# EXTRAIT DE TEXTE
※ ※ ※

Avant cette phase problématique, le classicisme rassemble les caractères d'une œuvre ou d'un écrivain considéré comme classique, c'est-à-dire destiné à l'usage des classes (Ennodius, vie s.) et présenté comme un modèle du genre (Aulu-Gelle, qui emprunte le terme au vocabulaire du fisc : le classicus est un membre de la première des cinq classes de contribuables; Fronton, IIe s.). C'est en ce sens que Thomas Sébillet, dans son Art poétique (1548), cite Alain Chartier et Jean de Meung comme de « bons et classiques poètes français ». Le xviie s. donnera cependant longtemps une tonalité péjorative à « classique », à l’exemple de Donneau de Visé {Sertorius, 1663) : qui sent la classe, le collège, le pédant.

※ ※ ※

Entrées brutes:
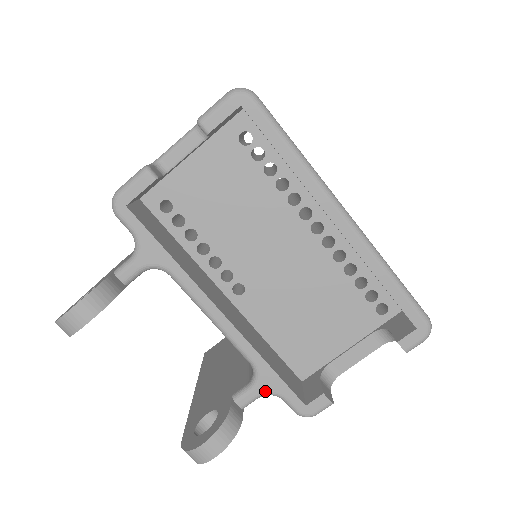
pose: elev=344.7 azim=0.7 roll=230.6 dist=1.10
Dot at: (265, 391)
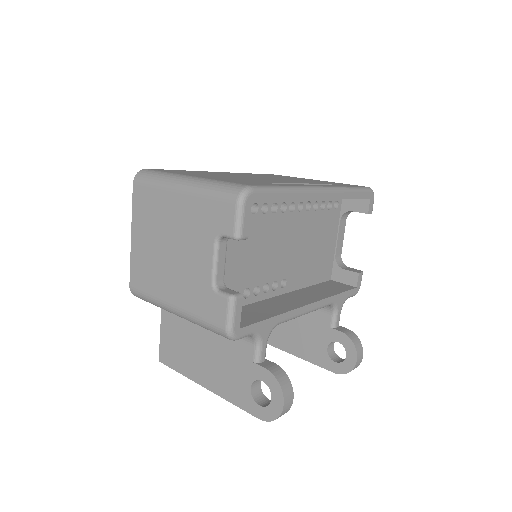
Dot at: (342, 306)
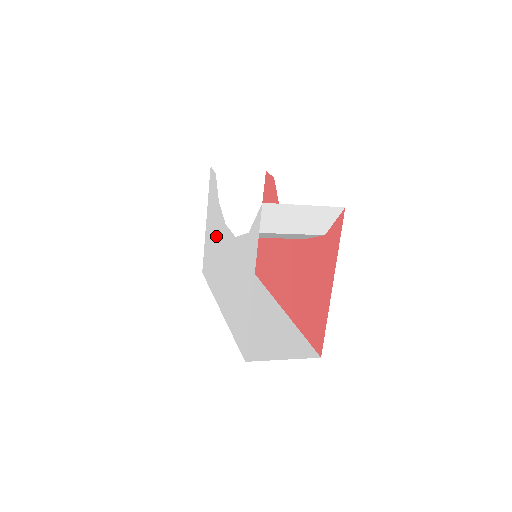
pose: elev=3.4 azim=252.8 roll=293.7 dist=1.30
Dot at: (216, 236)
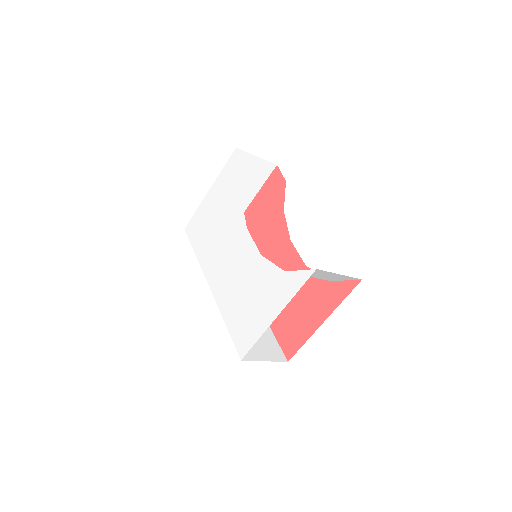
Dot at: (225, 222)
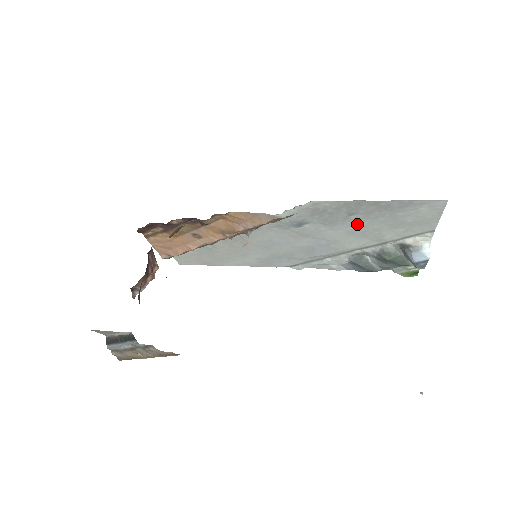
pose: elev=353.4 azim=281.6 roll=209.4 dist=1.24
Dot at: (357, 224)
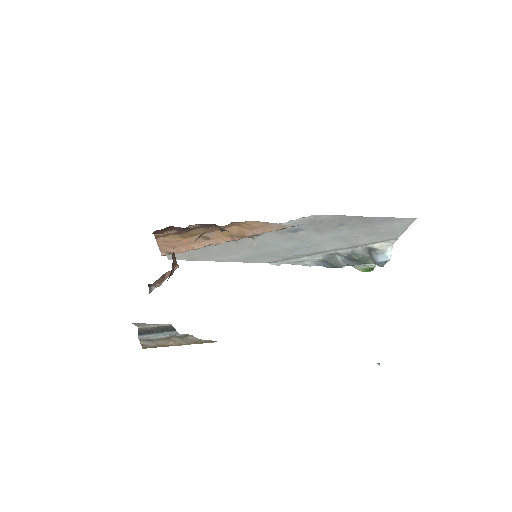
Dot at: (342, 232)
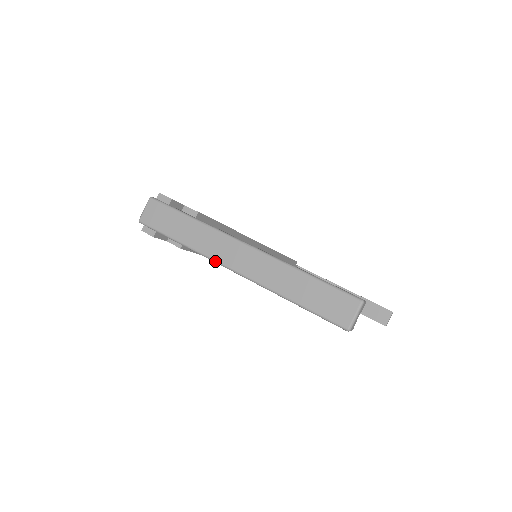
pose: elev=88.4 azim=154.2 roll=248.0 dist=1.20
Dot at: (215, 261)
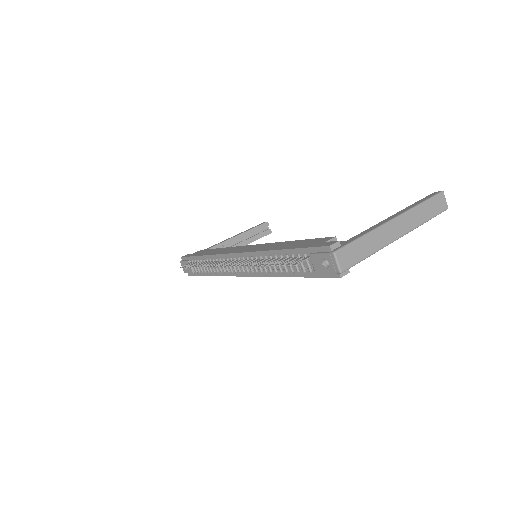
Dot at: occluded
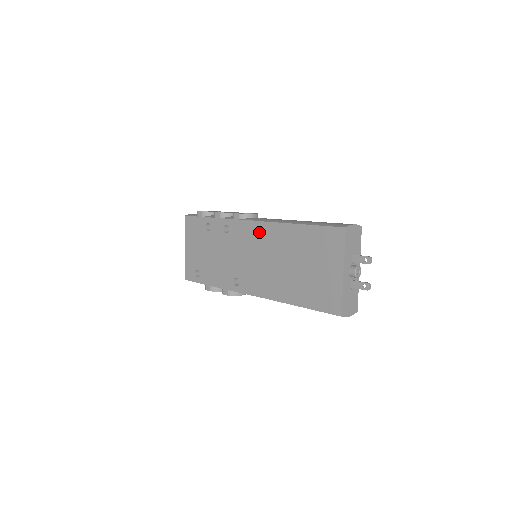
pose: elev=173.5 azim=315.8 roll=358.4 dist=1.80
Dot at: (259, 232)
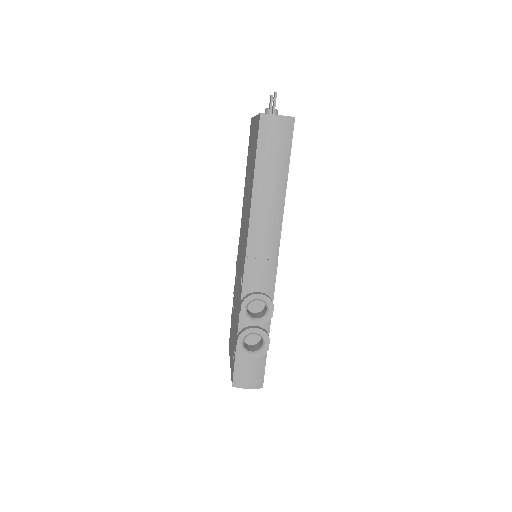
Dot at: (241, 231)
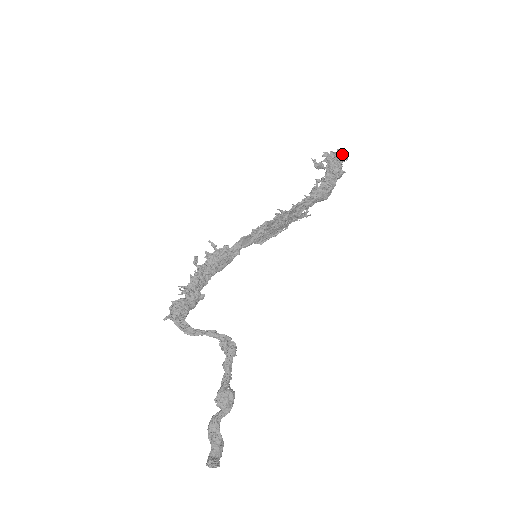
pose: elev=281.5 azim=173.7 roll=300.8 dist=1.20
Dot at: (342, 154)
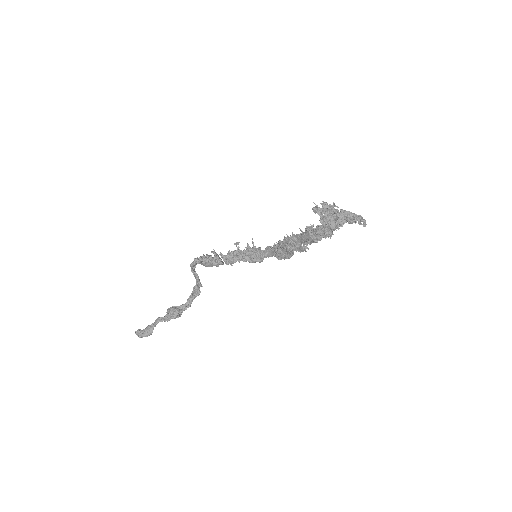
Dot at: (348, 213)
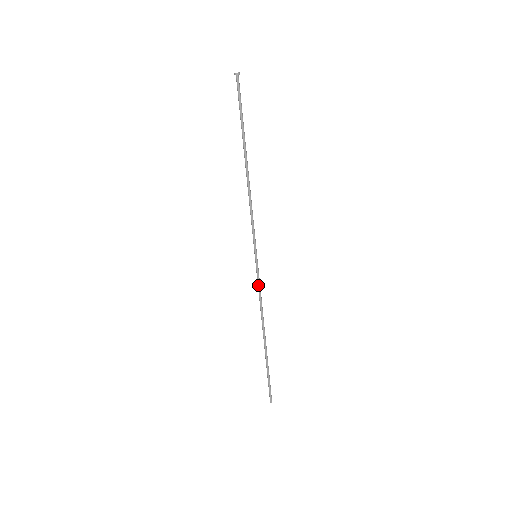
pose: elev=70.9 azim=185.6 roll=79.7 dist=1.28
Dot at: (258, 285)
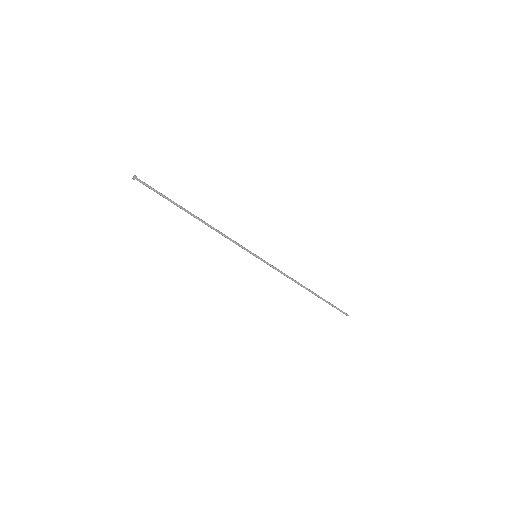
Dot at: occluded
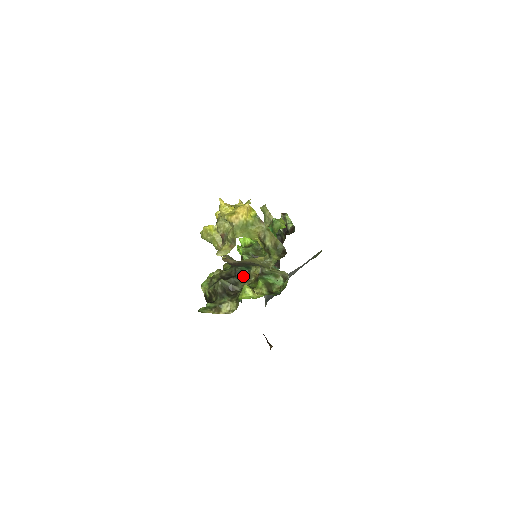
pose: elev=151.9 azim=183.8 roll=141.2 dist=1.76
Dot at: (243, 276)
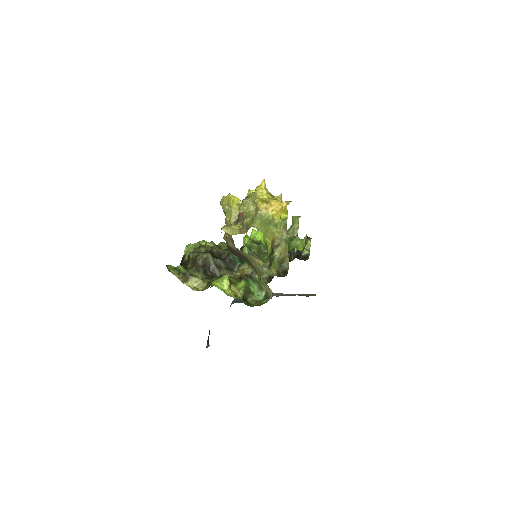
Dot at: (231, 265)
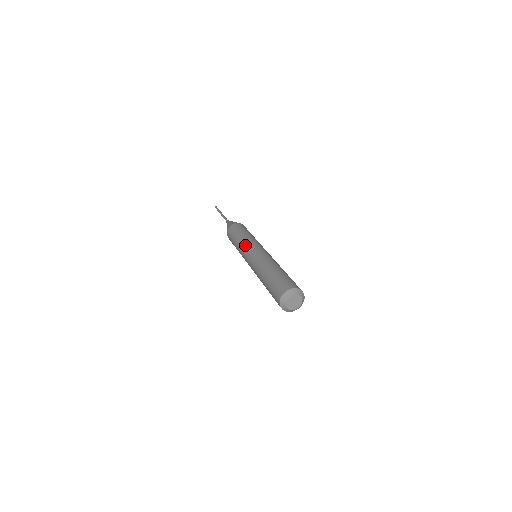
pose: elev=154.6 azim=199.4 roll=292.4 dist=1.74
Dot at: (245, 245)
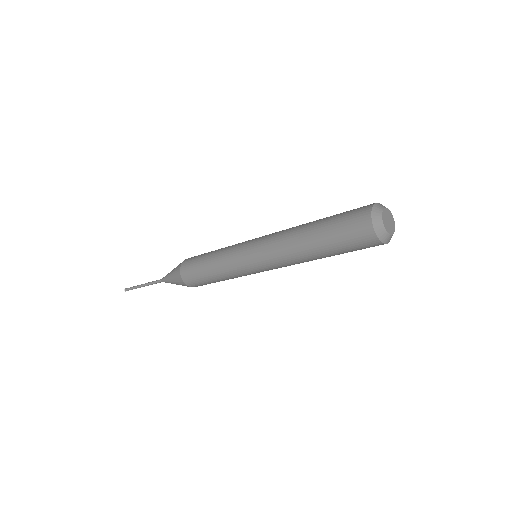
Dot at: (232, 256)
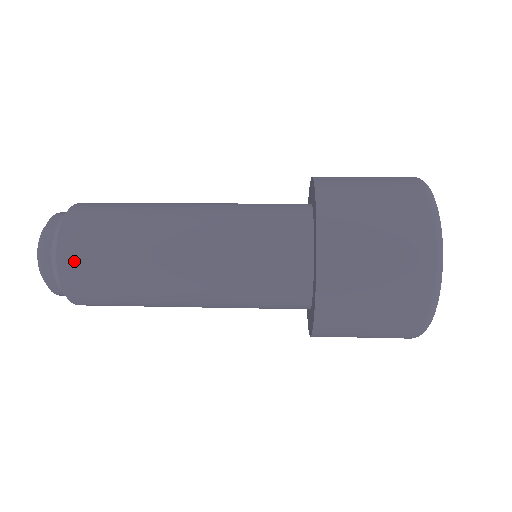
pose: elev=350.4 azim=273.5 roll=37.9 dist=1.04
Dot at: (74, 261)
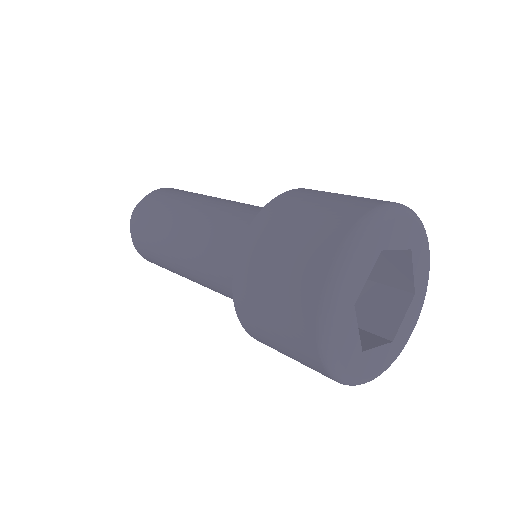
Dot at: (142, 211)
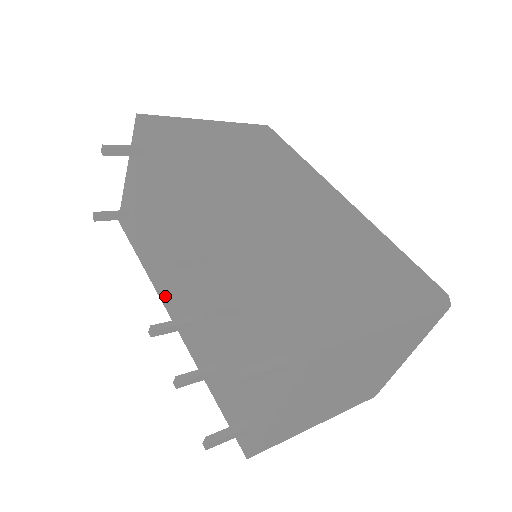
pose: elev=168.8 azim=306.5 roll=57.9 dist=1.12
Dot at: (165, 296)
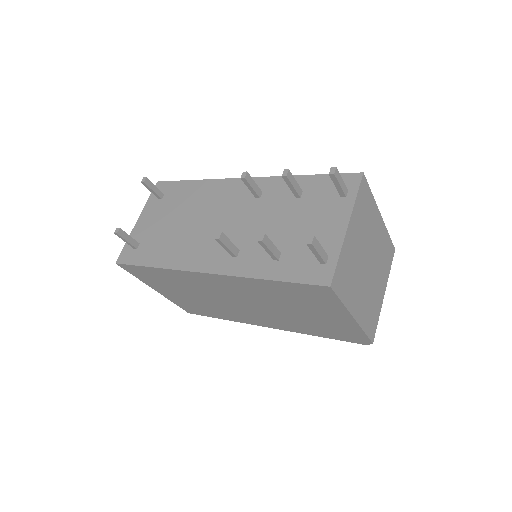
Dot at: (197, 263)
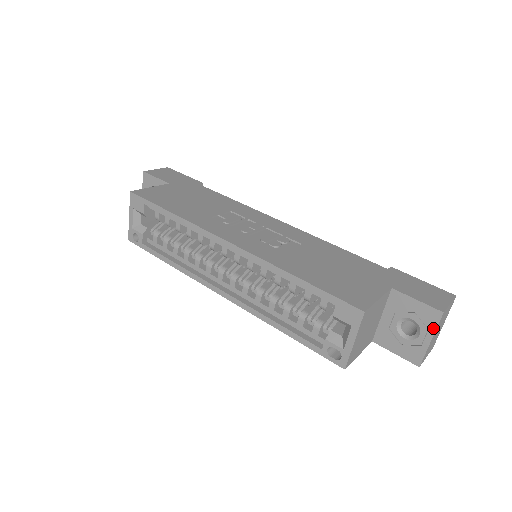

※ ※ ※

# LA QUESTION
D'après le passage sur le classicisme, quels poètes Thomas Sébillet présente-t-il comme de « bons et classiques poètes français » dans son Art poétique ?

# RÉPONSE
Alain Chartier et Jean de Meung.